* Exercise goal *
From the distillery review, extract the passage that begins at the words "Long story short, don't" and stops after the words "I visited them.". Copy it word for word.

* Passage for review *

Here is the mission style:

Long story short, don't bother with Four Roses.   You may want to try their single barrel though, it's delicious.

Wednesday, September 1, 2010

Distillery Reviews: George Washington and Buffalo Trace

This is the first in a series reviewing the distilleries I visited last month, presented two at a time in the order I visited them.

George Washington's Distillery and Gristmill, Mt. Vernon, VA
We were going to the Kentucky bourbon trail by way of a wedding in D.C., so obviously I had to see this historical re-creation on the actual location of our first president's distillery.  Ironically, the president whose taxes caused the infamous "whisky rebellion" also owned what was at one time one of the two largest producers of whisky in the country.  The basic story is that Washington had so much excess grain that his head farmer, who was Scottish, was able to convince him that distilling some would turn a nice profit.  This was a great first stop, as it is such a small scale operation that you really get an understanding of the process of making whisky.  The water was brought in from a nearby creek.  Check out how small the still is:

The gristmill part of the tour was neat, too.  I could have done without the cheesy video at the end but overall this was well worth the $3 admission.  They actually do make whisky, but have none on hand.  Their first round of unaged, straight rye whisky sold out on the first day at $85 a pint.  Yes, you read that right.

* The data *
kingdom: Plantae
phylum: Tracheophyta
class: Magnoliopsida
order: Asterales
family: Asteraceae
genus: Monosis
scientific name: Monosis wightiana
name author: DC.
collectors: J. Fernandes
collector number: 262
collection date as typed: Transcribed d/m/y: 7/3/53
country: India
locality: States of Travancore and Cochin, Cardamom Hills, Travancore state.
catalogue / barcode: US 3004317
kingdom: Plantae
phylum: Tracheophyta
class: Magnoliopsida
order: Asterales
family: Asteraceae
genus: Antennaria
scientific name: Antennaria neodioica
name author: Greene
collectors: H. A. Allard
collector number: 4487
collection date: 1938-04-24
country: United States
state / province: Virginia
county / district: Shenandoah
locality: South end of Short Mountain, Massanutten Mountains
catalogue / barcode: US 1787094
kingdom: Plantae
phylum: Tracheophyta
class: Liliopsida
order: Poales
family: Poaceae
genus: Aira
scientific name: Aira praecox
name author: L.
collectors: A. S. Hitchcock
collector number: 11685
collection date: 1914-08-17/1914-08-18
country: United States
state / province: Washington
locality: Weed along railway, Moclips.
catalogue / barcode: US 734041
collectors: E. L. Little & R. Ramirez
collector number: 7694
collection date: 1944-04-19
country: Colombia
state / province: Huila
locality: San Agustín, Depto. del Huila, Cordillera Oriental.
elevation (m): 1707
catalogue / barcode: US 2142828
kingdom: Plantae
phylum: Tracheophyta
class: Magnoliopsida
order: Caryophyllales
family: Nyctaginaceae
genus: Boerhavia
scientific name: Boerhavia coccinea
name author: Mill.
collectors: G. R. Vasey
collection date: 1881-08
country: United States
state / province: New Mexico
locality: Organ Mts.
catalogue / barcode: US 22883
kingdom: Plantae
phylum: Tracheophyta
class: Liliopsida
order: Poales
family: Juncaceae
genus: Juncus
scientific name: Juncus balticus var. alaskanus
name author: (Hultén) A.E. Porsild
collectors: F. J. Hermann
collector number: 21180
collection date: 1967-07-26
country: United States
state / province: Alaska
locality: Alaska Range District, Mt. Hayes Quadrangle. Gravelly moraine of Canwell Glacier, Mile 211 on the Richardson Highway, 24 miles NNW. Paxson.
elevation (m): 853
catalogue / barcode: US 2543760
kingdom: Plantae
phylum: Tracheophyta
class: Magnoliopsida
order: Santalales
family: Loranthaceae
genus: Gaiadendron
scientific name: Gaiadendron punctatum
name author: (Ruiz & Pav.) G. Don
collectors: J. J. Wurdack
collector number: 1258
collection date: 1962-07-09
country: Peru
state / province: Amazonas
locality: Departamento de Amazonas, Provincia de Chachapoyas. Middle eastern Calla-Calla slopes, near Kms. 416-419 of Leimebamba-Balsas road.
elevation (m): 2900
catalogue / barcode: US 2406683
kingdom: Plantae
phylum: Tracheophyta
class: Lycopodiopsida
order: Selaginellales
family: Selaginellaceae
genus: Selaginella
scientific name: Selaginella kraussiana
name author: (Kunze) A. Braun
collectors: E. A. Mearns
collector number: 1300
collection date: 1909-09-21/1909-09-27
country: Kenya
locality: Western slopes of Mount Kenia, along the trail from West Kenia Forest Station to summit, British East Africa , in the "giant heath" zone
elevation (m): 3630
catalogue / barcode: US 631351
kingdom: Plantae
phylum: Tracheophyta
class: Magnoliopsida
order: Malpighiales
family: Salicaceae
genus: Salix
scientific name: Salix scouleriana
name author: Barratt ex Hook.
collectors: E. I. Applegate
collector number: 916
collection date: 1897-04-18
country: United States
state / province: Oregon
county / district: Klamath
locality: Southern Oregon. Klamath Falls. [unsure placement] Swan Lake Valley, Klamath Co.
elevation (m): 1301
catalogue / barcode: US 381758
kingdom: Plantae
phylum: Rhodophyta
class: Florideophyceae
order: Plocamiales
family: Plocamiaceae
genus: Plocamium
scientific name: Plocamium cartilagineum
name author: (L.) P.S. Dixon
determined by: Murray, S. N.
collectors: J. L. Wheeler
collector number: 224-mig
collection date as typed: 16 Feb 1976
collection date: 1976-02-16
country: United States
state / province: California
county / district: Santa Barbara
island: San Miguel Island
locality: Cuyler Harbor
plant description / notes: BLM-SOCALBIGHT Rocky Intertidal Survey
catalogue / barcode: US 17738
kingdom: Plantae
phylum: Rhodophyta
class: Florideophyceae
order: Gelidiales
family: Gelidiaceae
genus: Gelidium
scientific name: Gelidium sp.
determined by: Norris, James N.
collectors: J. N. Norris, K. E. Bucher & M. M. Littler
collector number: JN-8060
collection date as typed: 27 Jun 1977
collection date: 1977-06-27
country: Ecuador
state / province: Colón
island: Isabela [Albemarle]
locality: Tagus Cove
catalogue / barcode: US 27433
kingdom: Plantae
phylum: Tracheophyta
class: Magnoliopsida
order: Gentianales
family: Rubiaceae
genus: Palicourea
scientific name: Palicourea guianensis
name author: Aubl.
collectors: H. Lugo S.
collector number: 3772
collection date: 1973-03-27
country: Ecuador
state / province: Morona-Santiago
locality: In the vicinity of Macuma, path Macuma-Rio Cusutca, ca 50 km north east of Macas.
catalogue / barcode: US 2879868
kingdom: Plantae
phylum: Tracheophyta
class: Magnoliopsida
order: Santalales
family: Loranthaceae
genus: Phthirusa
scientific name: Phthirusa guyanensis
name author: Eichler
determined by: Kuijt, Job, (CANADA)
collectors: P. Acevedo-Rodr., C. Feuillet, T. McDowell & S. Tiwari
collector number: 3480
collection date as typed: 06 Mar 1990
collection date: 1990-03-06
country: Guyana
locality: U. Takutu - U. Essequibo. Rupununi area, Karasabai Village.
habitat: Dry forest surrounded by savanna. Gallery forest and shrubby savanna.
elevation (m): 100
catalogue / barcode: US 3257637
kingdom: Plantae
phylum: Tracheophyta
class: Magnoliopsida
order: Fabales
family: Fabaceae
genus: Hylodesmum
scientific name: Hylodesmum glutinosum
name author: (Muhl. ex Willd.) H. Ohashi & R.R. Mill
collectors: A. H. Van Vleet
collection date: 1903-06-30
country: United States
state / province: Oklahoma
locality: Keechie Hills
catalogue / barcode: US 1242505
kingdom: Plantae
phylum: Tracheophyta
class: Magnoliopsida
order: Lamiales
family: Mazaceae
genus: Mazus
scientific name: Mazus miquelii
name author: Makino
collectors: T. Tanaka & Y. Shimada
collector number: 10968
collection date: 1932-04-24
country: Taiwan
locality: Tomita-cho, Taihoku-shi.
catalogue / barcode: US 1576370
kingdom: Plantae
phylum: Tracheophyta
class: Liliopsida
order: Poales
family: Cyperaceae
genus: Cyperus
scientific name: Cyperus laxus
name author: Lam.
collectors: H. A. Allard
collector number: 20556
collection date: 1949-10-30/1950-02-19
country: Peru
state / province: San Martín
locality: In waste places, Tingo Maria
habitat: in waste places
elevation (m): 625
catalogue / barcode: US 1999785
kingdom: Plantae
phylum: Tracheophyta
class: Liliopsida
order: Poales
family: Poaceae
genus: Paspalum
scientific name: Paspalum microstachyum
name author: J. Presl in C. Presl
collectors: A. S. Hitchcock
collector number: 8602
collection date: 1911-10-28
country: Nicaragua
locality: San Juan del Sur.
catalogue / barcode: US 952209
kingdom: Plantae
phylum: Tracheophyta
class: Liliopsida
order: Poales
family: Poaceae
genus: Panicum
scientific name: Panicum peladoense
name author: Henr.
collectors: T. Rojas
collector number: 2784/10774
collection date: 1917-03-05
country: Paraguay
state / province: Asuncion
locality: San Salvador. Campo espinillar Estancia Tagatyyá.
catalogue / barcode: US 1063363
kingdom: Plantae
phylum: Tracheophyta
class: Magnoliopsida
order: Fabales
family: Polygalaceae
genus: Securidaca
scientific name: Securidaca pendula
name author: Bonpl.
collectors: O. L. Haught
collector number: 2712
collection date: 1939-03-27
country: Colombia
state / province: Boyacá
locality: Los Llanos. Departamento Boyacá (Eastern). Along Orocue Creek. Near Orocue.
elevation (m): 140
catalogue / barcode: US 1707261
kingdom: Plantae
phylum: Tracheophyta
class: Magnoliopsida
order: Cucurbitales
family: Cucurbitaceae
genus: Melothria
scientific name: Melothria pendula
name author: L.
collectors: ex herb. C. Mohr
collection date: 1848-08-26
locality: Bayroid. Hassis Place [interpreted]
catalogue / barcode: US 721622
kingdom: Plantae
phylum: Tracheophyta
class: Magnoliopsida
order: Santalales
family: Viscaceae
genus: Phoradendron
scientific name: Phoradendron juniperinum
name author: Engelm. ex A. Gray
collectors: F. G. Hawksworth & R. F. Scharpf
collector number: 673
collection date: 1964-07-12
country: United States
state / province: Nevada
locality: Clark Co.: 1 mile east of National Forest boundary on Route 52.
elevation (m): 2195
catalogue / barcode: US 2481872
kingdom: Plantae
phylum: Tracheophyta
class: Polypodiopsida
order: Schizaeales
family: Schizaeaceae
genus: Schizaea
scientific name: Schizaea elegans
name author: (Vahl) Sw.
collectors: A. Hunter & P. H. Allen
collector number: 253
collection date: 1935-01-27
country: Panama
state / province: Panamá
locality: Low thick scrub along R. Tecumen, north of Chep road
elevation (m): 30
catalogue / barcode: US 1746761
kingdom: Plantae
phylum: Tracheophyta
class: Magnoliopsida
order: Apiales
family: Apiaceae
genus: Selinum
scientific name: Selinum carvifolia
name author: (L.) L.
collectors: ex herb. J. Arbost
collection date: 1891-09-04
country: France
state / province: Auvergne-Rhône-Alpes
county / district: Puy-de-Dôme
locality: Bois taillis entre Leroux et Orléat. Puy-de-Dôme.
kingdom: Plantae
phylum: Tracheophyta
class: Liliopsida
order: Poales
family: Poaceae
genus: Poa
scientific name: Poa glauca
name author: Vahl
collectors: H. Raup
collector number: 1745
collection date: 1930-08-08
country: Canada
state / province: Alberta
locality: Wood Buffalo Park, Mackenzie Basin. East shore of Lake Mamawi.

* Result of the exercise *
Long story short, don't bother with Four Roses.   You may want to try their single barrel though, it's delicious.

Wednesday, September 1, 2010

Distillery Reviews: George Washington and Buffalo Trace

This is the first in a series reviewing the distilleries I visited last month, presented two at a time in the order I visited them.